Wright equates a concern in Frijda's sense with a libidinal generactivator whose strength defines itself by how much processing capacity it can buy. At the same time, it also determines its disposition to be able to affect behaviour. This strength is based on the CUE accumulated by it.
Generactivators of the libidinal system which have much CUE produce motives with a high interruption potential. A high increase or a large loss of CUE leads to a valenced state that can be accompanied at the same time with a loss of control (mourning, triumph).

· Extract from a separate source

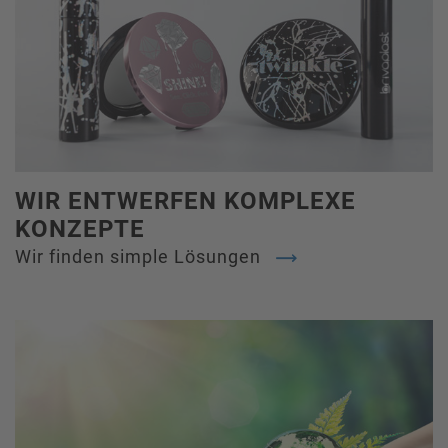
WIR ENTWERFEN KOMPLEXE
KONZEPTE
Wir finden simple Lösungen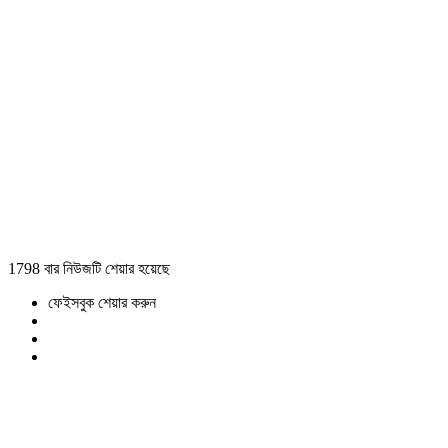
1798 বার নিউজটি শেয়ার হয়েছে
ফেইসবুক শেয়ার করুন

10.7.4. CLE and the control precedence problem
Why can dysfunctional and non-adaptive emotions take over control and not be pushed back by the meta-management layer? Wright offers as an explanation that the process of the accumulation of CUE cannot be controlled by libidinal generactivators of this layer; they can only register the processes. Only the libidinal selective system itself can decrease the strength of a substate which has too much CUE and thereby affects the overall system disruptively. Only if this has taken place, the state of loss of control will be lifted.
Wright's model tries to solve a number of problems which have been avoided so far by other computer models. Of special interest is his suggestion for the treatment of the hedonic tone problem. While other models define the hedonistic value of an event always directly, Wright tries to model this as a characteristic of a system.
The connection of the theoretical approach of Sloman with reinforcement learning and the introduction of an imaginary currency whose circulation through the system is responsible for emotional processes, require a model of high complexity, offer however, in the context of the model, a convincing explanation for the development of emotions as well as for disruptive emotional processes - and this not alone on an abstract level, but very close to an operationalization.
On the other hand, one could stress, with Pfeifer, the argument of "overdesign" against Wright's model. The already very complex model of Sloman which was implemented in MINDER1 becomes more complex by several degrees through the additions of Wright, which menas very high demands on the programming of the system and the underlying computing capacity.
Of all presented models, Wright's is the only one that neither excuses itself through "emergence of emotions" as reason for their lack of integration into a model nor hard-wires them into the system from the start. It remains to be seen to what extent his attempt of a theoretical explanation of emotions in connection with a "partially emergent" design proves itself to be sound with the implementation into an actual model.